To complete the data center migration, the AWS ECS clusters were built using common reusable Terraform templates, enabling baked-in security features and auto-scaling policies to ensure consistency across environments. These environments use the following AWS services:
- AWS ECS for Container Orchestration
- AWS Postgres RDS
- AWS OpenSearch
- AWS Simple Notification Service (SNS)
- Queuing Service
- CodeArtifacts and ECS for Artifacts and Container Registry
- AWS Lambda for Short-Lived Serverless Tasks
This migration, development, and management of a major enterprise-wide Cloud-based solution required a comprehensive plan and detailed execution. Beginning with a thorough assessment of applications to be hosted, we designed the target AWS environment with sufficient capacity. We then designed the migration plan using automated CI/CD deployments, taking time to build flexible scripts rather than hastily utilize a manual build process. We instituted repeatable processes for maintaining and updating the environment with a focus on security and sustainability. The ultimate benefit to the institution was a high-performance, low-risk, reliable solution that took advantage of the offerings of a cloud-based solution.
A long-time legislative client required assistance with migrating one of their enterprise applications to production.

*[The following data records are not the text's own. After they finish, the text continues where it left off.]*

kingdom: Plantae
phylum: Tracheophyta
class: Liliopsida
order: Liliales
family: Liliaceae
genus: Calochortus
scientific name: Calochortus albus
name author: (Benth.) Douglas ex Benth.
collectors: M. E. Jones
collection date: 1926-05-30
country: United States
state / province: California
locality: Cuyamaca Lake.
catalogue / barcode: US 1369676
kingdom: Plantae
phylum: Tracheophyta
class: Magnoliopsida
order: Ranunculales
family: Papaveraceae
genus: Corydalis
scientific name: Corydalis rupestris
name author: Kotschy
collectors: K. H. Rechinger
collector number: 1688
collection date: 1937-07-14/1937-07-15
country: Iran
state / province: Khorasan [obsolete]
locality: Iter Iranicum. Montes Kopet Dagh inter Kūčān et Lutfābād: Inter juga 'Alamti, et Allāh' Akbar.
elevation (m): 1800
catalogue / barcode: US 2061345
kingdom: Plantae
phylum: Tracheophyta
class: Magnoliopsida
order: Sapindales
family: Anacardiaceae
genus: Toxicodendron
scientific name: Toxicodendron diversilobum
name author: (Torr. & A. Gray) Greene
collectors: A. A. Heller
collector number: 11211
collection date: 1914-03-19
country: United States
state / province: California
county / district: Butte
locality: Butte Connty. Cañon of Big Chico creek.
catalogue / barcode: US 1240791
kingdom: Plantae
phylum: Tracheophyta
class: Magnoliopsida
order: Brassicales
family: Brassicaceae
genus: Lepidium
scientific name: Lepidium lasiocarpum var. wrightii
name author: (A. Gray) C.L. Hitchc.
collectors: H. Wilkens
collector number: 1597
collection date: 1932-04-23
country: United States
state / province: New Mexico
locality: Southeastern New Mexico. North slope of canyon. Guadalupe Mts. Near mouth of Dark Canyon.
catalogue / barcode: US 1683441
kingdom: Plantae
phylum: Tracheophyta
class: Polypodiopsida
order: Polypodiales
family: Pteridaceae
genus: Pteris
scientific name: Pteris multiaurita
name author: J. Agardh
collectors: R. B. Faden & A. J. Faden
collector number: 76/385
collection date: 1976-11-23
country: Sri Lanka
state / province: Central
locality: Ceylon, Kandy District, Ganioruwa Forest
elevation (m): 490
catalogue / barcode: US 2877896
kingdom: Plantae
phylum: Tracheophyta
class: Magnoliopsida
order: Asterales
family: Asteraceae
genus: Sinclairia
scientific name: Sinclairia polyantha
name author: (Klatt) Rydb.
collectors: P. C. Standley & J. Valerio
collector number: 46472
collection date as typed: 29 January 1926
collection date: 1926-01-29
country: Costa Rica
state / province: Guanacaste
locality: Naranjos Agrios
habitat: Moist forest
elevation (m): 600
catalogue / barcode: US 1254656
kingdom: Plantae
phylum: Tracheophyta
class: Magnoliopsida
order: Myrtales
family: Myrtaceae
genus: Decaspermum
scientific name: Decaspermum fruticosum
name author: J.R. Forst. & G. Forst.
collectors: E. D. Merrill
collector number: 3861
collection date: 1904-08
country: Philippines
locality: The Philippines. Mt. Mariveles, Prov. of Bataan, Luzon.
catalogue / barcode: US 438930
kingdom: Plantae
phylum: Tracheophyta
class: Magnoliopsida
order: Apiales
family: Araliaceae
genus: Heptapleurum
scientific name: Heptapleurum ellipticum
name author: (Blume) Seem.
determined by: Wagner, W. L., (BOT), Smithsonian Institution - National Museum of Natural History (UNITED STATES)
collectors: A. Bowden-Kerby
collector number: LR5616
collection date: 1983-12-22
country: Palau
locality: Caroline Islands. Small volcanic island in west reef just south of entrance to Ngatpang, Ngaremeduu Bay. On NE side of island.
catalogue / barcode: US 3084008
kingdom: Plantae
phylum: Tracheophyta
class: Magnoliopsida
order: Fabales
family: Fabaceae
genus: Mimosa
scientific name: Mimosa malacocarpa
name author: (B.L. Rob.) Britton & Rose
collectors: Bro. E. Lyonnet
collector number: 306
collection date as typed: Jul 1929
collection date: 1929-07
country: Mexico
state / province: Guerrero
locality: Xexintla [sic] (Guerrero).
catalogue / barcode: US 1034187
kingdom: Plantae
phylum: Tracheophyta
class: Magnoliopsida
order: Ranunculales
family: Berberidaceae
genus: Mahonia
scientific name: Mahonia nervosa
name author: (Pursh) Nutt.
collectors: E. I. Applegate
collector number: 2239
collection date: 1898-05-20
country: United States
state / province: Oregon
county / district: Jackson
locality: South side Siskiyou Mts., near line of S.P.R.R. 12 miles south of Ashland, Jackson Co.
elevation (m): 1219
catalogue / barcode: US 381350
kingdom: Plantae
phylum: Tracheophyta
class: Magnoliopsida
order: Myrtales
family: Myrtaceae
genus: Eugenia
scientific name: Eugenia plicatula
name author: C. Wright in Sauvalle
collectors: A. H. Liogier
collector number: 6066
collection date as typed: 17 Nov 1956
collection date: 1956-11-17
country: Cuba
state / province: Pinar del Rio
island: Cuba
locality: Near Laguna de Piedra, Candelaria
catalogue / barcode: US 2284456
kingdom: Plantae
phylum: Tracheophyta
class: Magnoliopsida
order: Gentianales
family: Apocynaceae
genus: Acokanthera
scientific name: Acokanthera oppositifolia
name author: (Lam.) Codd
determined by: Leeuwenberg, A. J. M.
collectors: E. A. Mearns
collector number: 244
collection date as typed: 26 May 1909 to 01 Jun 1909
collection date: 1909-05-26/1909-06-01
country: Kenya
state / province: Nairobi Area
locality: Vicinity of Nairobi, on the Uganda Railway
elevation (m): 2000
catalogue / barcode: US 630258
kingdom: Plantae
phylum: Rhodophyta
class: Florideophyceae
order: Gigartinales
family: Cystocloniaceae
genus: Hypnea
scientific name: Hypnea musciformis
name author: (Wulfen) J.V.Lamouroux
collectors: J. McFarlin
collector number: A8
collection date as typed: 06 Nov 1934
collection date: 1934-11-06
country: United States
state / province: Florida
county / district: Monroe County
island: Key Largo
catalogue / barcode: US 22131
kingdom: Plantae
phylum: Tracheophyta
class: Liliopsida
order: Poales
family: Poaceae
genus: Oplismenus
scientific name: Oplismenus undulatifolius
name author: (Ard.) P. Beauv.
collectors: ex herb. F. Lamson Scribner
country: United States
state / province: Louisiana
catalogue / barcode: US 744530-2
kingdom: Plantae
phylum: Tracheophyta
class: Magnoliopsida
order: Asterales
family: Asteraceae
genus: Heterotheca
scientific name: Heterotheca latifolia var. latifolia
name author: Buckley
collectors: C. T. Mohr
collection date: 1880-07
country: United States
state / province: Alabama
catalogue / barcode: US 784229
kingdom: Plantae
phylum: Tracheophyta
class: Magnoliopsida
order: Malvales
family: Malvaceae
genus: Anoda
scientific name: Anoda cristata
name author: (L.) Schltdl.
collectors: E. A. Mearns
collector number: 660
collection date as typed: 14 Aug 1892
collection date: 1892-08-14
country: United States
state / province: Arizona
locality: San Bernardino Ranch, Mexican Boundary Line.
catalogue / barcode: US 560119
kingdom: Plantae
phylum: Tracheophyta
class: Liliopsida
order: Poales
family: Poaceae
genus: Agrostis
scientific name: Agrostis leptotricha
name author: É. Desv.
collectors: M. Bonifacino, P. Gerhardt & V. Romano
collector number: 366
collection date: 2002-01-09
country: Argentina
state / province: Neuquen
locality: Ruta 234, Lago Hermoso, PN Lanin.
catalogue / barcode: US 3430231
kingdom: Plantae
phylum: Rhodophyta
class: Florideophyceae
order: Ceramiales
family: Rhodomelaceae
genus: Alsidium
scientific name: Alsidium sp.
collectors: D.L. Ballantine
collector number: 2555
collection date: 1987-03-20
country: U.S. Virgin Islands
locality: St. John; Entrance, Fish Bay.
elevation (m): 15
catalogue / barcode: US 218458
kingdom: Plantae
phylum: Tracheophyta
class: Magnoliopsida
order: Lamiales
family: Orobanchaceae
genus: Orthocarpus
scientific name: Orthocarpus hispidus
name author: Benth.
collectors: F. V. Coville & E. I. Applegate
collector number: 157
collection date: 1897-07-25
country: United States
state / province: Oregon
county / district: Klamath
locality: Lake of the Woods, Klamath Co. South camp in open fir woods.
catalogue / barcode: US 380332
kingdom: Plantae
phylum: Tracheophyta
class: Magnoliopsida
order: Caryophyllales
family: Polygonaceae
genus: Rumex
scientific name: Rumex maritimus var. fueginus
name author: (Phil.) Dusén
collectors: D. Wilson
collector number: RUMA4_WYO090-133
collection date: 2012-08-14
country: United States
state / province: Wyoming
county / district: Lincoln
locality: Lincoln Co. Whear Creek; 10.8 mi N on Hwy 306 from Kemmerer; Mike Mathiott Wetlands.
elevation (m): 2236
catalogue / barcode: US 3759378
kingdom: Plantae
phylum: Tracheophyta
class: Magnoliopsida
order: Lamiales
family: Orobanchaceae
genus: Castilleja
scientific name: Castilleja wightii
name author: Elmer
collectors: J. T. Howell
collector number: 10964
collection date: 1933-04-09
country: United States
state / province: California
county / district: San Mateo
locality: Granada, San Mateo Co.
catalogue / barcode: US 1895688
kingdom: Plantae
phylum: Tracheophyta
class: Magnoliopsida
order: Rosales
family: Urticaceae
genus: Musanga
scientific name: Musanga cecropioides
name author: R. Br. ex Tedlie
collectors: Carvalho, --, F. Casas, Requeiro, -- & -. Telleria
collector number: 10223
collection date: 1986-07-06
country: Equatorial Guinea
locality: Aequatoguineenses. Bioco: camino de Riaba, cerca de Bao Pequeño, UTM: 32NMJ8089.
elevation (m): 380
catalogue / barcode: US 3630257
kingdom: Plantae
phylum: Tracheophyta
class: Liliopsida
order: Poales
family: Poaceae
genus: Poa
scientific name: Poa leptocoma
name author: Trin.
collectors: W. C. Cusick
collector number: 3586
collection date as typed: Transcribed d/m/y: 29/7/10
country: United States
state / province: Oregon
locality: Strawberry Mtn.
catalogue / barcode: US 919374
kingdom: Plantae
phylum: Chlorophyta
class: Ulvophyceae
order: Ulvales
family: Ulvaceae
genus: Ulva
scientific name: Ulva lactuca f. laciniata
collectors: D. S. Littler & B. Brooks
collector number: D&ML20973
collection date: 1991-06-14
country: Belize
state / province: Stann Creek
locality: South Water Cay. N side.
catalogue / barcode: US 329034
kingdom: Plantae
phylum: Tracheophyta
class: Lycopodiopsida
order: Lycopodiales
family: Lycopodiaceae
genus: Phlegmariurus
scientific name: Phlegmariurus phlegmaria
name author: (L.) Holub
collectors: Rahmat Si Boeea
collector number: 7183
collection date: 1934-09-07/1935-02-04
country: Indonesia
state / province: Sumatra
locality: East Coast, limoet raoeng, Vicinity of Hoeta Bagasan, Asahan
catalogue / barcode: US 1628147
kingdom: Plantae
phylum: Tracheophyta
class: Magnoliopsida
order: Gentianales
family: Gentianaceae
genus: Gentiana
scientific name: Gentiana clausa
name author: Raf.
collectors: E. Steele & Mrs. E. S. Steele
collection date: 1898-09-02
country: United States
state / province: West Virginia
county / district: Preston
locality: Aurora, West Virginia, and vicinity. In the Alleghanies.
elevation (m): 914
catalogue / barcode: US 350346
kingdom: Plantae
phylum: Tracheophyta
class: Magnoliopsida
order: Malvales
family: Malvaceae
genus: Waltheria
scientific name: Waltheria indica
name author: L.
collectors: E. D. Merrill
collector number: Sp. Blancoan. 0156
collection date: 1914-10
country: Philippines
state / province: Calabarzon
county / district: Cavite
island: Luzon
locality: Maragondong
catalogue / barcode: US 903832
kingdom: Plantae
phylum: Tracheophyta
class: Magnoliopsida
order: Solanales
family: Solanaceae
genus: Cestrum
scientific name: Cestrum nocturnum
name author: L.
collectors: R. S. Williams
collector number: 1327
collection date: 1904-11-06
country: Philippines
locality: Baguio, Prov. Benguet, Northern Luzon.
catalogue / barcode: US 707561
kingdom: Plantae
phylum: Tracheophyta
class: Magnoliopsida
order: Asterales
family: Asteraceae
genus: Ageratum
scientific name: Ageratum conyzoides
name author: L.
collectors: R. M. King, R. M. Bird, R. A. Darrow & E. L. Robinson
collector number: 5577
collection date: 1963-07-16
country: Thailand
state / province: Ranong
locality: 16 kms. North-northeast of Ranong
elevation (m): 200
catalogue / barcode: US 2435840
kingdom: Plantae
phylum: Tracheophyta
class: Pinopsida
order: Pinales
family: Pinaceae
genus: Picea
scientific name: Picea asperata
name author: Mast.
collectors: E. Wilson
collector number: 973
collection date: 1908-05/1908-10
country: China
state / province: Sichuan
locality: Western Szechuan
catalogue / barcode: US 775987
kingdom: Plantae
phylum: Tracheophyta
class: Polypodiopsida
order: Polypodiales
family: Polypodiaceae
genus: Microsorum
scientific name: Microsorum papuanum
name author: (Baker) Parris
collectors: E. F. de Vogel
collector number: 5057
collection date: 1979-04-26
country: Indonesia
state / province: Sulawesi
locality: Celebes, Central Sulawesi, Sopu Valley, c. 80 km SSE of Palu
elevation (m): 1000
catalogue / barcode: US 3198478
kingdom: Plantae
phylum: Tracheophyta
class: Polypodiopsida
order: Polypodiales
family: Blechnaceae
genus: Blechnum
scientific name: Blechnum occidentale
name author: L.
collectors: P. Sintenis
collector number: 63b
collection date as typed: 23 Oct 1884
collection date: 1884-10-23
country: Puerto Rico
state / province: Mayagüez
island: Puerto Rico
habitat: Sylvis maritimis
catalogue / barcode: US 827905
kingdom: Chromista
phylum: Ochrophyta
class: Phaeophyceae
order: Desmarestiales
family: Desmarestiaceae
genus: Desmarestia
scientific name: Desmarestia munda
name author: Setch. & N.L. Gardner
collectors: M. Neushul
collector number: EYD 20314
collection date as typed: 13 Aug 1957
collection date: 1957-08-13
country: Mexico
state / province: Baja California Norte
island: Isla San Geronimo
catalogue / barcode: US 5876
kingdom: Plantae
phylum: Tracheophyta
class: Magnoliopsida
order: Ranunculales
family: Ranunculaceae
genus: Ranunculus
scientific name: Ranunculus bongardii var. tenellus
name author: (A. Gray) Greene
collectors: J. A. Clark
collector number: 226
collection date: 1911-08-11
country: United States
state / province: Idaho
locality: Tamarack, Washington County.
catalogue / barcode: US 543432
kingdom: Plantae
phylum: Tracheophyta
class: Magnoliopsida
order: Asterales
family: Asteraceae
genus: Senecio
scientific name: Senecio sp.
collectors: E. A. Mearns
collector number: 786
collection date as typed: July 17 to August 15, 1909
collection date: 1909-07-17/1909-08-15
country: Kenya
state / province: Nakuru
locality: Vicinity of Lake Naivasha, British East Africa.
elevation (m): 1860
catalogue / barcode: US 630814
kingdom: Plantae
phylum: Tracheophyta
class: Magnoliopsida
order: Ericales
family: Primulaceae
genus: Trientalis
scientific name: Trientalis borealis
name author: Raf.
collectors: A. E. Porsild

Having maintained servers and databases of their own, they were increasingly constrained by aging infrastructure. Requesting on-premises virtual servers took weeks and code releases were still being done manually. Their legacy infrastructure was difficult to scale, time-consuming, and costly to maintain. They were looking for organizational agility in their IT—the ability to improve deployment speed, flexibility, reliability, redundancy, and security.
Artemis Consulting began by helping automate their software delivery process using docker images. We closely collaborated with the client to devise the best possible solution to align with their timelines. Keeping with the Azure DevOps platform they were using, we automated the continuous integration and continuous delivery (CI/CD) process and ensured the right permissions were established to provide the pipeline access to the right resources. The docker images were built using Azure’s prebuilt tasks for docker. The final containerized application was then deployed to a Kubernetes cluster that is hosted on Azure Cloud.